Ces derniers résultats continuent de réduire drastiquement les possibilités concernant la nature des WIMPs, aidant ainsi les scientifiques du monde entier à concentrer leurs efforts de recherche et à écarter les pistes erronées dans leur quête de compréhension de l’univers.
« Nos expériences sont également sensibles à des événements rares provenant de divers domaines de la physique, tels que les neutrinos solaires, la désintégration d’isotopes du xénon ou d’autres types de matière noire », a souligné Chami Amarasinghe. « Forts de ce résultat solide, je suis très impatient d’élargir le champ de recherche. » Le physicien Harry Nelson a rappelé la longue histoire de l’UC Santa Barbara dans la recherche sur la matière noire, débutée en 1988, citant des précurseurs comme David Caldwell, Michael Asherell et David Hale, qui ont initié des techniques de détection modernes. « L’UC Santa Barbara, grâce à un soutien académique et privé, a grandement contribué au projet LZ », a-t-il précisé.

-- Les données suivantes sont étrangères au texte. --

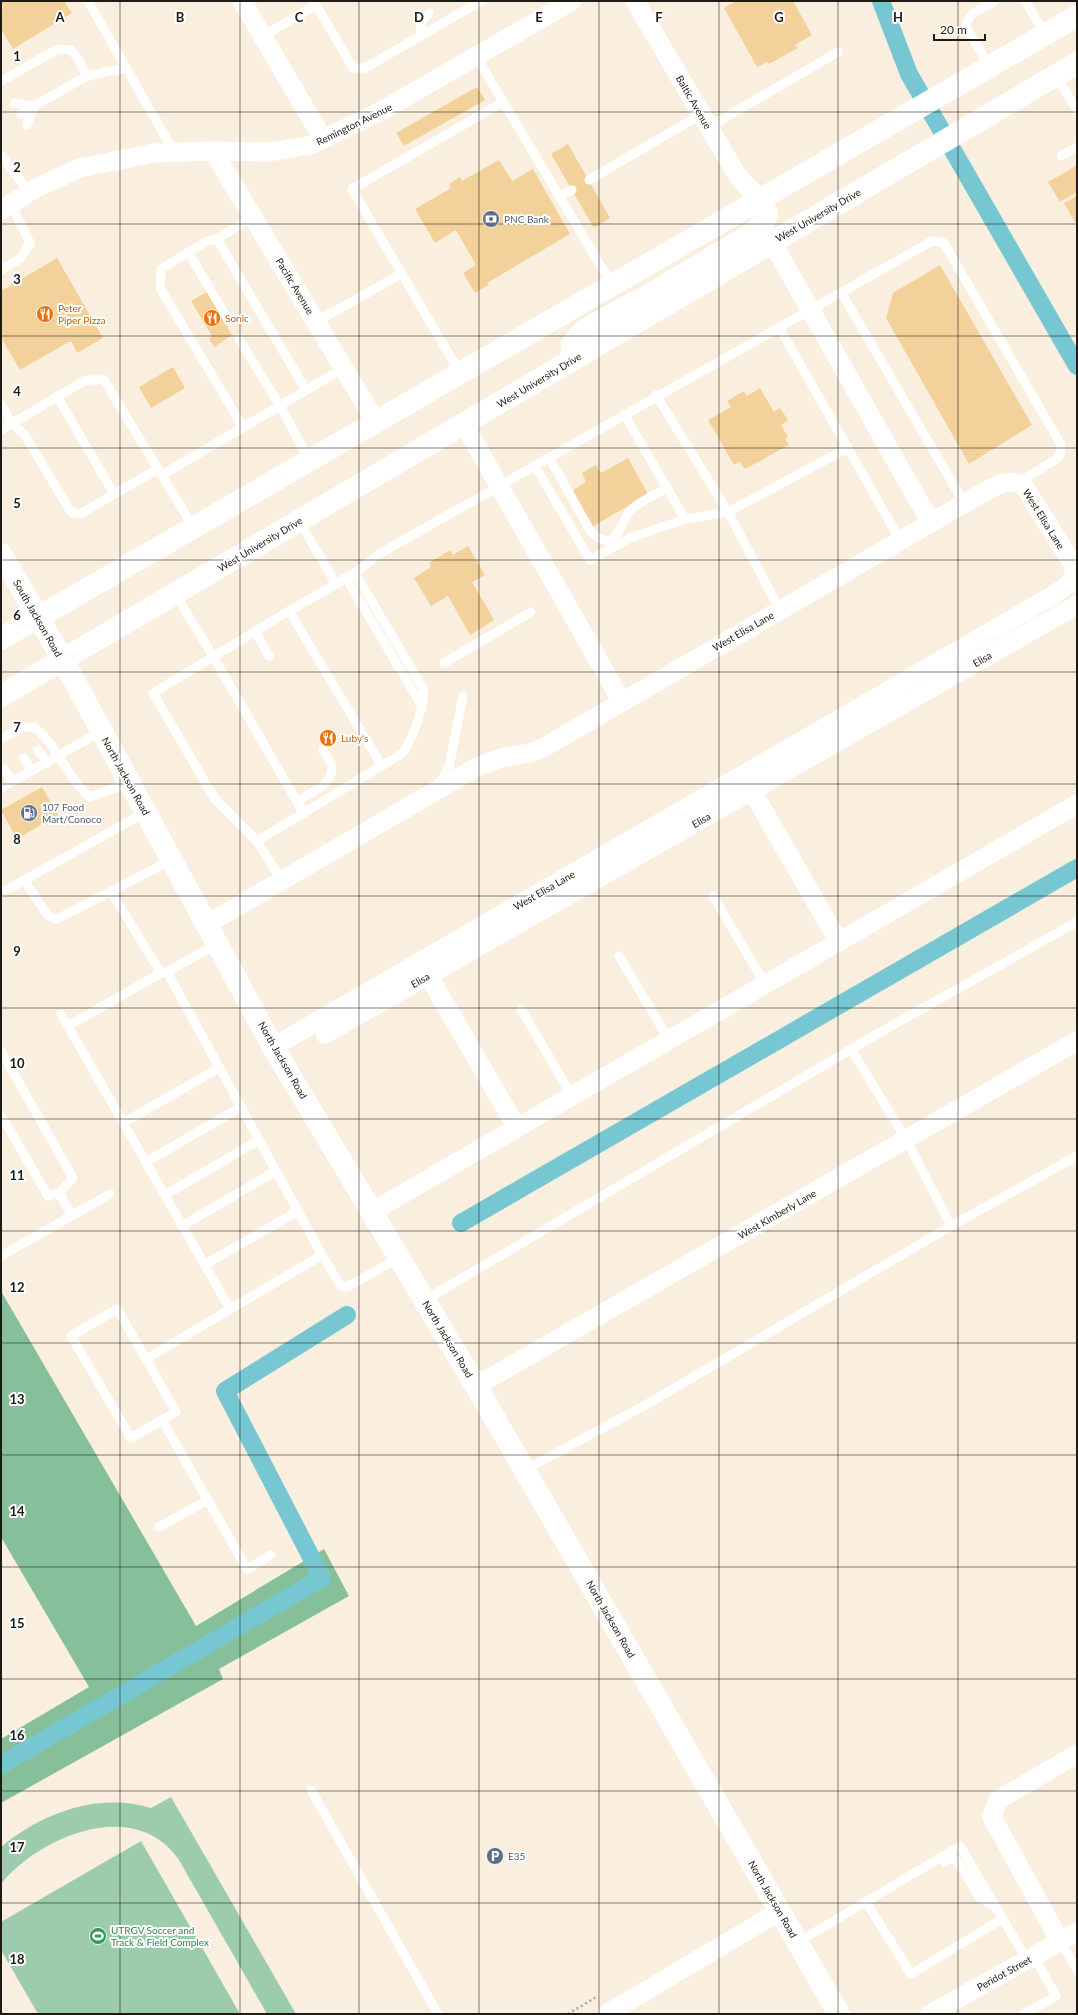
<svg xmlns="http://www.w3.org/2000/svg" width="1078" height="2015" font-family="Lato,sans-serif">
  <rect width="100%" height="100%" fill="#faefde"/>
  <g fill="#9cccad">
    <path d="M171,1797l125,217h-29l-88,-154c-44,-64 -139,-24 -178,24v-37c41,-34 97,-55 150,-39z"/>
    <polygon points="141,1841 240,2014 38,2014 1,1950 1,1922"/>
  </g>
  <polygon fill="#86c09b" points="1,1291 196,1626 324,1549 349,1596 219,1669 223,1679 1,1803 1,1739 89,1687 1,1537"/>
  <g fill="none" stroke-linecap="round" stroke-linejoin="round">
    <g stroke="#77c7d3" stroke-width="18">
      <polyline points="881,1 909,74 1077,366"/>
      <polyline points="461,1223 1077,868"/>
      <polyline points="1,1765 322,1578 225,1391 347,1315"/>
    </g>
  </g>
  <g fill="#f3d19a">
    <polygon points="1,1 64,1 72,13 13,49 1,29 1,10 3,9"/>
    <polygon points="736,1 793,1 812,35 795,45 798,48 769,64 767,62 757,67 724,8"/>
    <polygon points="477,87 485,100 404,146 396,133"/>
    <polygon points="568,144 610,218 594,228 551,154"/>
    <polygon points="499,160 512,181 533,169 570,234 487,283 488,285 475,293 463,273 476,265 456,230 435,243 415,209 451,188 449,184 460,177 462,181"/>
    <polygon points="1076,166 1077,192 1060,202 1048,182"/>
    <polygon points="1077,196 1077,226 1064,203"/>
    <polygon points="57,258 103,338 77,353 71,341 20,370 1,337 1,291"/>
    <polygon points="940,265 1032,425 969,464 886,318 893,293"/>
    <polygon points="207,292 232,335 214,347 209,339 212,336 191,301"/>
    <polygon points="173,367 185,388 151,408 139,387"/>
    <polygon points="760,388 774,412 780,408 788,420 781,425 788,437 785,439 789,445 745,469 740,462 734,465 708,420 731,407 727,401 744,391 747,396"/>
    <polygon points="628,458 648,494 592,527 572,491 586,482 582,473 596,465 601,473"/>
    <polygon points="468,546 485,575 472,582 494,620 470,635 448,596 431,606 414,578 431,567 429,563 450,550 453,555"/>
    <polygon points="42,787 58,815 17,839 1,810"/>
  </g>
  <g fill="none" stroke-linecap="round" stroke-linejoin="round">
    <polyline stroke="#ada598" stroke-width="2.5" stroke-dasharray="2 3" stroke-linecap="butt" points="568,2014 598,1996"/>
    <g stroke="#fff" stroke-width="9">
      <polyline points="88,1 174,152"/>
      <polyline points="314,1 353,68 365,68 481,1"/>
      <polyline points="1025,1 1045,34"/>
      <polyline points="263,36 316,5"/>
      <polyline points="420,36 421,23 429,13"/>
      <polyline points="476,56 612,285"/>
      <path d="M990,66l-24,-38c0,-15 17,-20 29,-27"/>
      <polyline points="1056,75 1077,111"/>
      <polyline points="1,81 58,49 71,50 79,60 87,76"/>
      <polyline points="14,103 34,106"/>
      <polyline points="21,114 34,106"/>
      <polyline points="27,125 34,106 87,76 126,68"/>
      <polyline points="709,127 838,52"/>
      <polyline points="1,155 29,193"/>
      <polyline points="1061,156 1077,147"/>
      <polyline points="589,180 702,114"/>
      <polyline points="560,196 572,190"/>
      <polyline points="217,239 253,217"/>
      <polyline points="188,252 229,321"/>
      <polyline points="1,270 21,258 30,243 11,204"/>
      <polyline points="841,292 964,503"/>
      <polyline points="316,322 401,274"/>
      <polyline points="779,327 900,540"/>
      <polyline points="239,339 280,406 310,461"/>
      <polyline points="460,373 352,189 503,102"/>
      <polyline points="656,395 728,512 780,610"/>
      <polyline points="57,396 114,494"/>
      <polyline points="1,404 11,423 24,434 71,512 80,514 158,469"/>
      <polyline points="624,414 685,519"/>
      <polyline points="243,427 160,288 161,269 207,241 217,239 306,390"/>
      <polyline points="1,430 86,380 104,380 194,528"/>
      <path d="M549,457l42,75c29,25 27,-12 42,-24 10,-8 23,-14 34,-20"/>
      <polyline points="535,466 590,560 630,538 685,519 728,512 848,448"/>
      <polyline points="162,475 344,368"/>
      <polyline points="299,521 336,584 289,611 382,766"/>
      <polyline points="346,578 423,708"/>
      <polyline points="336,584 355,573 379,554 932,241 944,243 1060,443 1061,451 1058,458 1018,483"/>
      <polyline points="175,594 213,656 304,814"/>
      <polyline points="255,631 269,656"/>
      <polyline points="444,663 531,612"/>
      <path d="M1,739l22,-12h11c24,19 33,50 55,70l41,-14"/>
      <polyline points="38,750 47,763"/>
      <polyline points="24,758 32,771"/>
      <polyline points="4,769 12,782"/>
      <polyline points="438,785 449,767 463,696"/>
      <polyline points="1,788 102,731"/>
      <path d="M297,801c14,-8 36,-16 35,-35 -1,-5 -7,-12 -9,-17"/>
      <path d="M257,841l146,-88c12,-20 19,-39 21,-63l-69,-117"/>
      <polyline points="24,880 48,916 57,919 172,860"/>
      <polyline points="282,881 257,841 215,799 153,693 289,611"/>
      <polyline points="111,892 161,973 167,972 217,944"/>
      <polyline points="1,893 146,812"/>
      <polyline points="713,896 765,984"/>
      <polyline points="619,956 669,1040"/>
      <polyline points="521,1009 572,1096"/>
      <polyline points="61,1014 230,1309"/>
      <polyline points="68,1026 161,973"/>
      <polyline points="851,1049 906,1139 951,1226"/>
      <polyline points="1,1051 73,1178 59,1193 48,1196 1,1115"/>
      <polyline points="123,1123 219,1068"/>
      <polyline points="146,1162 241,1107"/>
      <polyline points="59,1193 72,1216"/>
      <polyline points="165,1195 259,1140"/>
      <polyline points="182,1226 276,1171"/>
      <polyline points="322,1255 341,1286 347,1287 399,1258"/>
      <polyline points="1,1256 110,1194"/>
      <polyline points="204,1265 298,1211"/>
      <polyline points="425,1300 877,1034 1077,922"/>
      <polyline points="146,1359 117,1309 71,1336 131,1438 176,1412 146,1359 322,1255 167,972"/>
      <polyline points="162,1420 247,1569 271,1555"/>
      <polyline points="525,1470 649,1403 951,1226 1077,1156"/>
      <polyline points="159,1527 208,1500"/>
      <polyline points="311,1790 438,2014"/>
      <polyline points="944,1862 953,1857 958,1862 980,1898 995,1907"/>
      <polyline points="866,1902 911,1974 1002,1919"/>
      <polyline points="1060,1941 1077,1970"/>
      <polyline points="798,1942 960,1846 1027,1960"/>
      <polyline points="1024,2014 1056,1996 1034,1956"/>
    </g>
    <g stroke="#fff" stroke-width="19">
      <polyline points="242,1 323,139"/>
      <polyline points="635,1 737,175 759,199"/>
      <polyline points="213,151 376,422"/>
      <polyline points="1,210 36,188 80,168 154,153 213,151 269,152 311,145 383,110 572,1"/>
      <polyline points="772,242 931,523"/>
      <polyline points="464,424 622,702"/>
      <polyline points="752,791 839,942"/>
      <path d="M207,924l268,-156 25,-10 30,-5 11,-4 450,-261c11,-5 21,-9 33,-2l52,83 -5,14 -19,13c-259,152 -520,300 -779,451"/>
      <polyline points="428,975 517,1128"/>
      <polyline points="325,1034 1077,605"/>
      <polyline points="373,1211 1077,804"/>
      <polyline points="476,1386 1077,1041"/>
      <polyline points="1060,1941 992,1817 998,1800 1077,1754"/>
      <polyline points="607,2014 780,1911"/>
      <polyline points="930,2014 1077,1932"/>
    </g>
    <polyline stroke="#fff" stroke-width="22" points="1,554 63,660 273,1047 476,1386 839,2014"/>
    <g stroke="#fff" stroke-width="22">
      <polyline points="571,361 572,345 584,330 654,292 730,247 753,233 764,222 767,213 759,199"/>
      <polyline points="1,639 1077,16"/>
      <polyline points="1,696 1077,63"/>
    </g>
  </g>
  <path fill="none" stroke="#1e1b15" stroke-width="1" stroke-opacity="0.55" d="M120,1v2013M240,1v2013M359,1v2013M479,1v2013M599,1v2013M719,1v2013M838,1v2013M958,1v2013M1,112h1076M1,224h1076M1,336h1076M1,448h1076M1,560h1076M1,672h1076M1,784h1076M1,896h1076M1,1008h1076M1,1119h1076M1,1231h1076M1,1343h1076M1,1455h1076M1,1567h1076M1,1679h1076M1,1791h1076M1,1903h1076"/>
  <defs>
    <g id="bank-disc" transform="scale(0.9)"><circle r="9.5" fill="#5c6f8a" stroke="#fff"/><path d="M-6-4H6V4H-6ZM0-2.3a2.3 2.3 0 1 0 0 4.6a2.3 2.3 0 1 0 0-4.6Z" fill="#fff"/></g>
    <g id="restaurant-disc" transform="scale(0.9)"><circle r="9.5" fill="#e8710a" stroke="#fff"/><path d="M-5-6h1v4h1v-4h1v4h1v-4h1v5L-1.5 .5V6h-2V.5L-5-1ZM5-6V6H3V1.5H1.5Q1.5-4 5-6Z" fill="#fff"/></g>
    <g id="fuel-disc" transform="scale(0.9)"><circle r="9.5" fill="#5c6f8a" stroke="#fff"/><path d="M-5.5-6h7V0h2V4h1.3V-2.5L3-4.5l.8-.8L6-3V5H2.5V1h-1V6h-7ZM-4.2-4.7v3.2H.2V-4.7Z" fill="#fff"/></g>
    <g id="parking-disc" transform="scale(0.9)"><circle r="9.5" fill="#5c6f8a" stroke="#fff"/><path d="M-3.5-5.5H1a3.5 3.5 0 0 1 0 7H-1V5.5H-3.5ZM-1-3.4V-.6H.8a1.4 1.4 0 0 0 0-2.8Z" fill="#fff"/></g>
    <g id="stadium-disc" transform="scale(0.9)"><circle r="9.5" fill="#2e9e5b" stroke="#fff"/><path d="M0-5a6.5 5 0 1 0 0 10a6.5 5 0 1 0 0-10ZM-3.5-1.8h7v3.6h-7Z" fill="#fff"/></g>
  </defs>
  <g fill-rule="evenodd">
    <use href="#bank-disc" x="491" y="219"/>
    <use href="#restaurant-disc" x="45" y="314"/>
    <use href="#restaurant-disc" x="212" y="318"/>
    <use href="#restaurant-disc" x="328" y="738"/>
    <use href="#fuel-disc" x="29" y="813"/>
    <use href="#parking-disc" x="495" y="1856"/>
    <use href="#stadium-disc" x="98" y="1936"/>
  </g>
  <g text-anchor="middle" stroke-width="4" stroke-linejoin="round" paint-order="stroke">
    <g font-size="10" fill="#1e1b15" stroke="#fff">
      <text transform="translate(694 102) rotate(60)" y="4">Baltic Avenue</text>
      <text transform="translate(354 124) rotate(-26)" y="4">Remington Avenue</text>
      <text transform="translate(818 215) rotate(-30)" y="4">West University Drive</text>
      <text transform="translate(295 286) rotate(59)" y="4">Pacific Avenue</text>
      <text transform="translate(539 380) rotate(-31)" y="4">West University Drive</text>
      <text transform="translate(1044 519) rotate(58)" y="4">West Elisa Lane</text>
      <text transform="translate(260 544) rotate(-31)" y="4">West University Drive</text>
      <text transform="translate(38 618) rotate(60)" y="4">South Jackson Road</text>
      <text transform="translate(743 631) rotate(-30)" y="4">West Elisa Lane</text>
      <text transform="translate(982 659) rotate(-30)" y="4">Elisa</text>
      <text transform="translate(126 776) rotate(61)" y="4">North Jackson Road</text>
      <text transform="translate(701 820) rotate(-30)" y="4">Elisa</text>
      <text transform="translate(544 890) rotate(-30)" y="4">West Elisa Lane</text>
      <text transform="translate(420 980) rotate(-30)" y="4">Elisa</text>
      <text transform="translate(283 1060) rotate(60)" y="4">North Jackson Road</text>
      <text transform="translate(777 1214) rotate(-30)" y="4">West Kimberly Lane</text>
      <text transform="translate(448 1339) rotate(59)" y="4">North Jackson Road</text>
      <text transform="translate(611 1619) rotate(60)" y="4">North Jackson Road</text>
      <text transform="translate(773 1899) rotate(60)" y="4">North Jackson Road</text>
      <text transform="translate(1004 1973) rotate(-29)" y="4">Peridot Street</text>
    </g>
    <g font-size="10" fill="#4e5e75" stroke="#fff" text-anchor="start">
      <text x="504" y="223">PNC Bank</text>
      <text x="42" y="811">107 Food<tspan x="42" dy="12">Mart/Conoco</tspan></text>
      <text x="508" y="1860">E35</text>
    </g>
    <g font-size="10" fill="#c56008" stroke="#fff" text-anchor="start">
      <text x="58" y="312">Peter<tspan x="58" dy="12">Piper Pizza</tspan></text>
      <text x="225" y="322">Sonic</text>
      <text x="341" y="742">Luby's</text>
    </g>
    <g font-size="10" fill="#27864d" stroke="#fff" text-anchor="start">
      <text x="111" y="1934">UTRGV Soccer and<tspan x="111" dy="12">Track &amp; Field Complex</tspan></text>
    </g>
  </g>
  <g font-size="13" text-anchor="middle" font-weight="bold" fill="#1e1b15" stroke="#fff" stroke-width="4" stroke-linejoin="round" paint-order="stroke">
    <text x="60" y="22">A</text>
    <text x="180" y="22">B</text>
    <text x="299" y="22">C</text>
    <text x="419" y="22">D</text>
    <text x="539" y="22">E</text>
    <text x="659" y="22">F</text>
    <text x="779" y="22">G</text>
    <text x="898" y="22">H</text>
    <text x="17" y="61">1</text>
    <text x="17" y="172">2</text>
    <text x="17" y="284">3</text>
    <text x="17" y="396">4</text>
    <text x="17" y="508">5</text>
    <text x="17" y="620">6</text>
    <text x="17" y="732">7</text>
    <text x="17" y="844">8</text>
    <text x="17" y="956">9</text>
    <text x="17" y="1068">10</text>
    <text x="17" y="1180">11</text>
    <text x="17" y="1292">12</text>
    <text x="17" y="1404">13</text>
    <text x="17" y="1516">14</text>
    <text x="17" y="1628">15</text>
    <text x="17" y="1740">16</text>
    <text x="17" y="1852">17</text>
    <text x="17" y="1964">18</text>
  </g>
  <rect width="1078" height="2015" fill="none" stroke="#1e1b15" stroke-width="4"/>
  <path d="M934 34v6h51v-6" fill="none" stroke="#1e1b15" stroke-width="2"/>
  <text x="940" y="34" font-size="12" fill="#1e1b15" stroke="#ffffff" stroke-width="3" paint-order="stroke">20 m</text>
</svg>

L’expérience LZ est le fruit d’une collaboration impliquant environ 250 scientifiques issus de 38 institutions aux États-Unis, au Royaume-Uni, au Portugal, en Suisse, en Corée du Sud et en Australie. Une grande partie du travail d’assemblage, d’exploitation et d’analyse est menée par de jeunes chercheurs. Cette équipe internationale prépare déjà l’analyse de la prochaine série de données, en développant de nouvelles méthodes pour identifier plus clairement la matière noire. Ils envisagent également d’augmenter la capacité du détecteur LZ et travaillent à la conception d’un détecteur de nouvelle génération, baptisé XLZD.
Le projet LZ est soutenu par le Département de l’Énergie des États-Unis, le Bureau des Sciences, et le National Energy Research Scientific Computing Center. Un soutien additionnel provient du Science & Technology Facilities Council (Royaume-Uni), de la Fondation portugaise pour la science et la technologie, du Fonds national suisse pour la science, et de l’Institute for Basic Science (Corée).
Pas moins de 38 établissements d’enseignement supérieur et de recherche ont contribué à ce projet d’envergure. L’installation de recherche souterraine Sanford s’est révélée un partenaire essentiel, soutenant toutes les activités du projet LZ et de l’équipe de l’UC Santa Barbara.